One is Dinosaur Valley State Park.

The other is the Fossil Rim Wildlife Center.

The intro blurb from my Eyes on Texas website's webpage about the Fossil Rim Wildlife Center sums up how I felt about the experience.

Located near Glen Rose and Dinosaur Valley, Fossil Rim Wildlife Center is the most entertaining attraction we have yet found in north Texas. The lively wildlife, the many visitors, the well-designed park, the scenery. This place even managed to have several very steep hills, both uphill and downhill, so steep they required 'shift to low gear' signs.

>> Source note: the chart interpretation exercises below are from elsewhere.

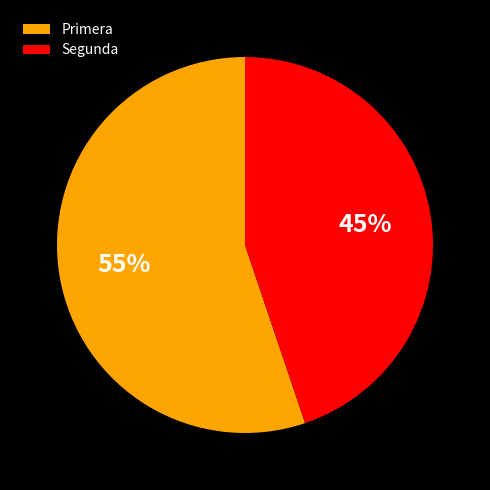

To the nearest percent, what portion does Primera represent?

55%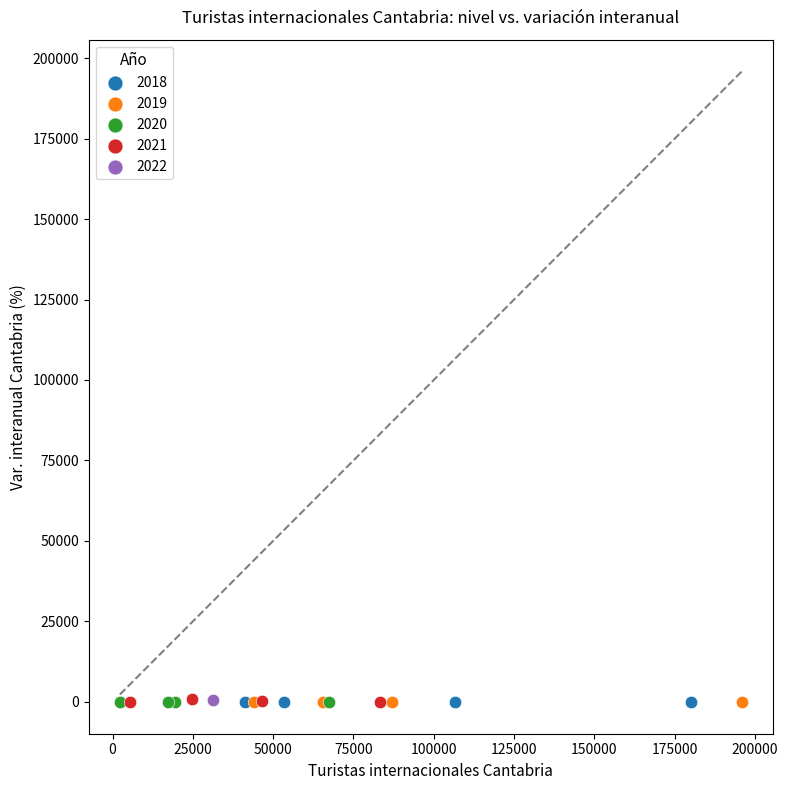

What are all the series names shown in the legend?

2018, 2019, 2020, 2021, 2022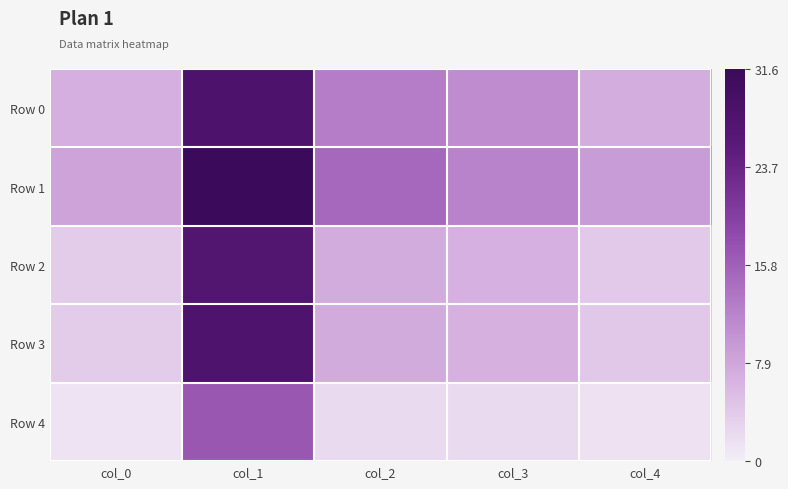

Reading right to left, list all the values displayed in this chart.

Row 0: col_4=7.1	col_3=11.0	col_2=12.6	col_1=27.9	col_0=6.8
Row 1: col_4=9.1	col_3=11.9	col_2=14.9	col_1=31.6	col_0=8.2
Row 2: col_4=4.0	col_3=6.8	col_2=7.2	col_1=27.1	col_0=3.7
Row 3: col_4=4.2	col_3=6.6	col_2=7.3	col_1=27.9	col_0=3.7
Row 4: col_4=1.5	col_3=2.1	col_2=2.2	col_1=16.8	col_0=1.1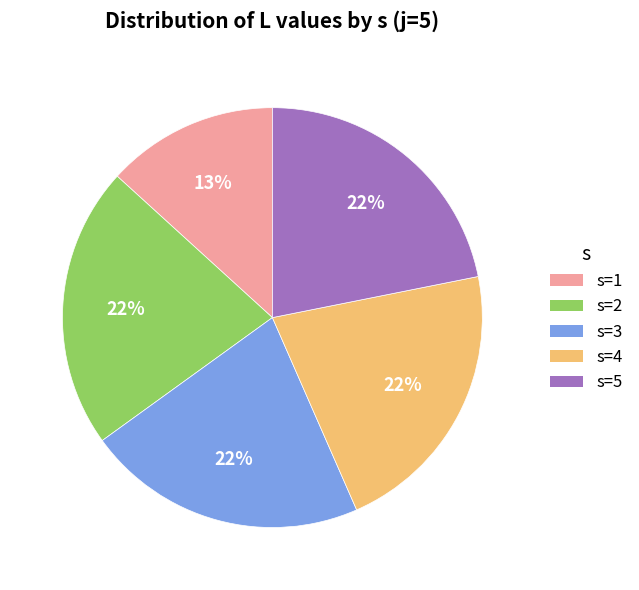

Do s=3 and s=5 together represent more than half of the pie?

No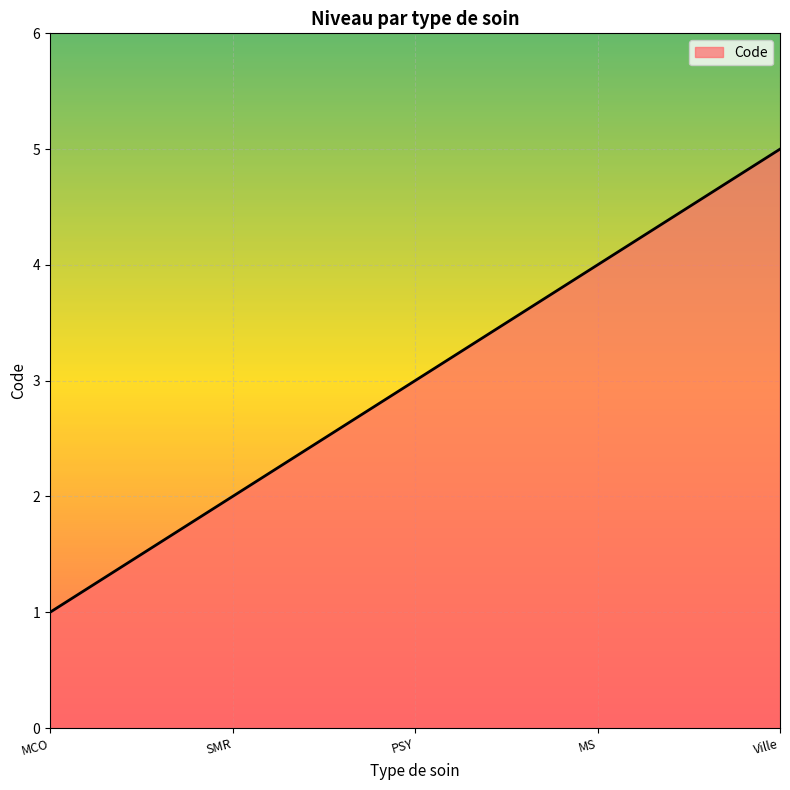

What position from the left is PSY?

3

Steepest road grades we have seen in Texas. 

The drive through Fossil Rim is basically one surprise after another. I had never had a a zebra stick its head in my window before. Or try to bit a chunk out of my steering wheel.

I don't think I have ever added so many photos to a webpage as I did on the Fossil Rim Wildlife Center webpage.

I also do not believe I ever experienced, before or since, as much interaction with wildlife as I did the day I visited Fossil Rim. In addition to the zebra, I also got close with an ostrich, a giraffe and a laughing goat. To name a few of the more memorable encounters.

After I webpaged my experience I got email from Fossil Rim, after which a few emails were exchanged. And then Fossil Rim mailed me a Season's Pass for two, along with four guest  passes. All good for a year.

None of which I got around to using. I have long intended to  return to makes videos. But never have.

I have never been much of a fan of zoos. Although zoos have greatly improved, losing much of that animals in prison cages feel, replaced with simulated natural habitats.

At the Fossil Rim Wildlife Center you definitely do not feel like you are visiting a zoo. It feels more like you are taking a drive through the natural habitat of hundreds of wild animals having themselves a mighty fine time interacting with the visitors.

Saturday, September 13, 2014

Lost in Dinosaur Valley State Park

As you can see on the list of links on the right I have an Eyes on Texas Facebook page.

Today Facebook repeatedly suggested I enable an automatic posting feature where a Facebook post gets posted as an Eyes on Texas Twitter post.

Not really understanding what this would do I enabled it, thinking that the Twitter tweet would somehow link back to the Facebook post.

Instead the Twitter tweet linked to the link in the Facebook post which linked to my original Dinosaur Valley State Park page on my Eyes on Texas website.

So, a person seeing the blurb of text on Twitter, when clicking on the link, does not go to the Facebook source of that text, instead they go where that text does not exist.


Below is the text in the post on Facebook about Dinosaur Valley State Park of which Twitter tweeted the first few words.....

The best hiking and mountain biking that I have experienced in North Texas has been in Dinosaur Valley State Park, located near Glen Rose and the Fossil Rim Wildlife Center. 

I sort of enjoy getting lost. 

I've been lost on the Dinosaur Valley trails both hiking and biking, with the best/worst lost experience occurring on a Christmas Day.

I did not realize the park would be pretty much empty on Christmas Day, with no one at the entry gate. I pedaled for hours, telling myself to keep track of the various junctions and colored trail markers.

But, as the sun began to set I realized I was not where I thought I was. 

I was lost. 

As darkness began to set in I began pondering hiding the bike in the brush and moving as fast as I could on foot. Right about then I got my bearings.

I think this may be the last time I've been lost.